For instance, there’s a scene in Under the Rose where Amy has no clue what a conversation is really about and still draws a conclusion from it — one that colors her perception about a character almost until the end of the book. Now, this scene could be written in first or third point of view and still have the same effect. I could even later go into another character’s head, one who did know what the conversation was about, and as long as I don’t write that character as actually thinking about the conversation, I could keep it a secret from the reader. (Unreliable I like, but characters who actively and teasingly keep secrets from the reader in the “but she promised herself she’d never think about that” kind of way drive me nuts. It’s only very rarely done well, such as in Laurie Halse Anderson’s masterful Speak.) However, I get to sidestep that problem just because we never see anything but Amy’s perspective.
The difficulty lies in trying to get information across to the reader that Amy herself doesn’t know or wouldn’t believe anyway. During revisions for Under the Rose with my editor, one of the scenes she wanted me to reexamine involved a secondary character’s motivation. It wasn’t what Amy thought it was, but Amy was so certain that her perception was correct (she’s awfully forceful, that girl), that we were concerned the reader wouldn’t grasp the fact that Amy was mistaken.
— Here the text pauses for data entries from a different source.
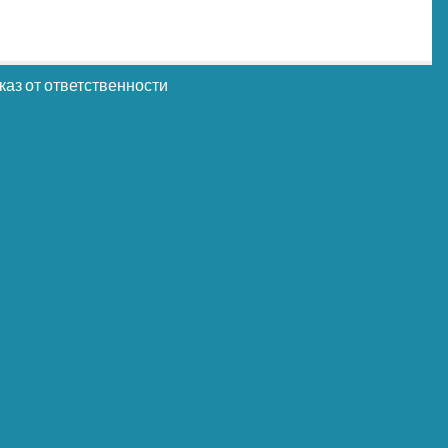
каз от ответственности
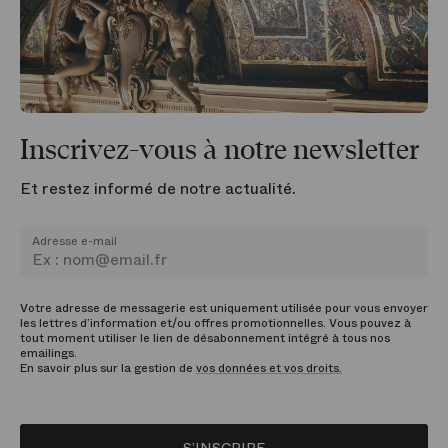
Inscrivez-vous à notre newsletter
Et restez informé de notre actualité.
Adresse e-mail
Votre adresse de messagerie est uniquement utilisée pour vous envoyer
les lettres d’information et/ou offres promotionnelles. Vous pouvez à
tout moment utiliser le lien de désabonnement intégré à tous nos
emailings.
En savoir plus sur la gestion de
vos données et vos droits.
S’INSCRIRE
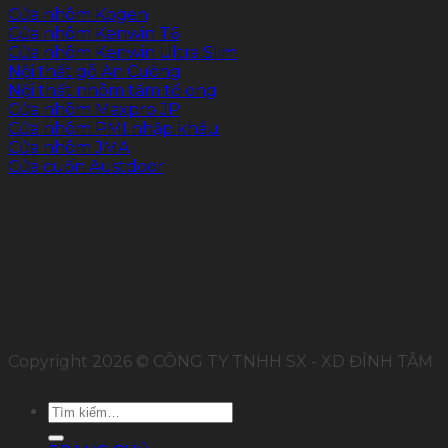
Cửa nhôm Kogen
Cửa nhôm Kenwin T6
Cửa nhôm Kenwin Ultra Slim
Nội thất gỗ An Cường
Nội thất nhôm tấm tổ ong
Cửa nhôm Maxpro.JP
Cửa nhôm PMI nhập khẩu
Cửa nhôm JMA
Cửa cuốn Austdoor
FOLLOW US
Copyright 2026 © CÔNG TY TNHH SX - XD ĐỈNH TÂM
Tìm
kiếm:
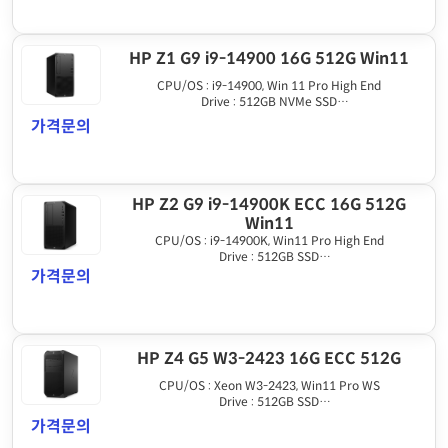
HP Z1 G9 i9-14900 16G 512G Win11
CPU/OS : i9-14900, Win 11 Pro High End
Drive : 512GB NVMe SSD
Graphics : Integrated
가격문의
Memory : 16GB DDR5
HP Z2 G9 i9-14900K ECC 16G 512G
Win11
CPU/OS : i9-14900K, Win11 Pro High End
Drive : 512GB SSD
Graphics : HDMI output
가격문의
Memory : 16GB DDR5 ECC
HP Z4 G5 W3-2423 16G ECC 512G
CPU/OS : Xeon W3-2423, Win11 Pro WS
Drive : 512GB SSD
Graphics : None
가격문의
Memory : 16GB DDR5 ECC REG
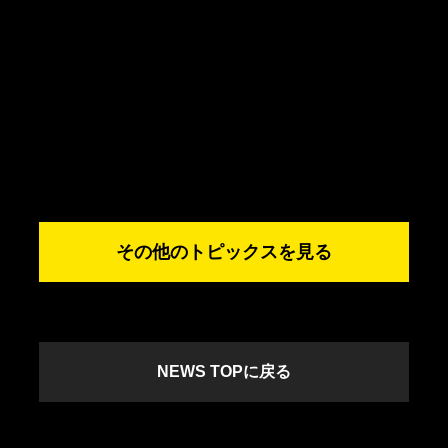
その他のトピックスを見る
NEWS TOPに戻る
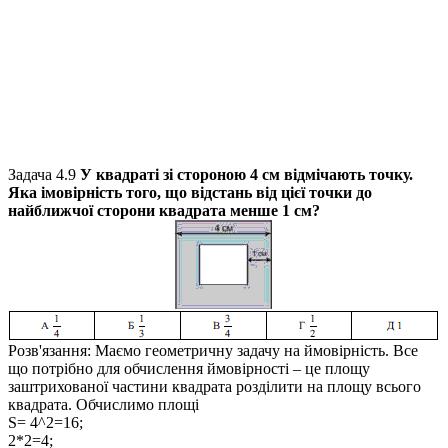
Задача 4.9
У квадраті зі стороною
4 см
відмічають точку.
Яка імовірність того, що відстань від цієї точки до
найближчої сторони квадрата менше
1 см
?
Розв'язання:
Маємо геометричну задачу на ймовірність. Все
що потрібно для обчислення ймовірності – це площу
заштрихованої частини квадрата розділити на площу всього
квадрата. Обчислимо площі
S= 4^2=16;
2*2=4;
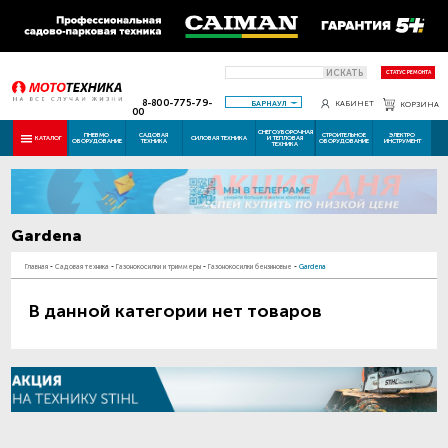
ИСКАТЬ
СТАТУС РЕМОНТА
8-800-775-79-
БАРНАУЛ
КАБИНЕТ
КОРЗИНА
00
СНЕГОУБОРОЧНАЯ
ПНЕВМО
САДОВАЯ
СТРОИТЕЛЬНОЕ
ЭЛЕКТРО
КАТАЛОГ
СИЛОВАЯ ТЕХНИКА
И ТЕПЛОВАЯ
ОБОРУДОВАНИЕ
ТЕХНИКА
ОБОРУДОВАНИЕ
ИНСТРУМЕНТ
ТЕХНИКА
Gardena
Главная
-
Садовая техника
-
Газонокосилки и триммеры
-
Газонокосилки бензиновые
-
Gardena
В данной категории нет товаров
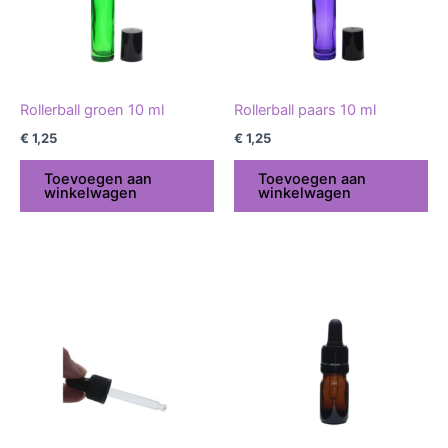
Rollerball groen 10 ml
Rollerball paars 10 ml
€
1,25
€
1,25
Toevoegen aan
Toevoegen aan
winkelwagen
winkelwagen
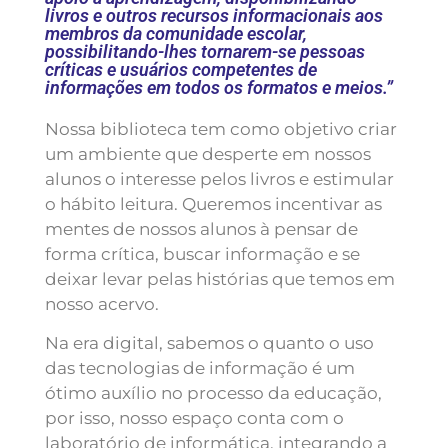
livros e outros recursos informacionais aos
membros da comunidade escolar,
possibilitando-lhes tornarem-se pessoas
críticas e usuários competentes de
informações em todos os formatos e meios.”
Nossa biblioteca tem como objetivo criar
um ambiente que desperte em nossos
alunos o interesse pelos livros e estimular
o hábito leitura. Queremos incentivar as
mentes de nossos alunos à pensar de
forma crítica, buscar informação e se
deixar levar pelas histórias que temos em
nosso acervo.
Na era digital, sabemos o quanto o uso
das tecnologias de informação é um
ótimo auxílio no processo da educação,
por isso, nosso espaço conta com o
laboratório de informática, integrando a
I had to write the scene a few different ways before I found the perfect balance of making it clear to the reader what the secondary character was actually driving at while at the same time not making it seem like Amy was stupid for not picking up on it herself. Because every character has blind spots. In the end, the way the effect was accomplished was through a combination of carefully worded dialogue and body language. But it did give me fits!
One way to accomplish subverting Amy’s (or any character’s) narration when she’s being “unreliable” is through the same technique you use to make a reader have sympathy for an otherwise unsympathetic character. No, not “Save the Cat.” You make another character have the same reaction. For instance, Amy thinks that George is the most beautiful man on campus. Now, maybe her taste is massively screwed up, and you just get the sense that George is gorgeous because you only hear about him from Amy. Maybe in real life, he looks like Lyle Lovett and Amy is just having a Julia Roberts moment. The way the reader knows that Amy isn’t just biased on this George issue is because the other characters occasionally remark upon how good looking George is as well.
The opposite of this case is Clarissa. At the beginning of SSG, Amy says Clarissa is a bitch. Nobody backs her up on this supposition. A lot of them actually seem to like Clarissa just fine. And in fact, at the start of UTR, Lydia, who is Amy’s best friend and will hate Clarissa in moral support for Amy alone, is confused when she finds out that Amy is dragging her to a party at Clarissa’s apartment. So there you see how Amy’s bias regarding Clarissa can not only color her friend’s opinions, but also the readers, and you need to have independent, non-biased sources, like, say, Malcolm, who can quietly subvert the opinion you’re getting from your narrator.
Today’s tip was brought to you by the number 16.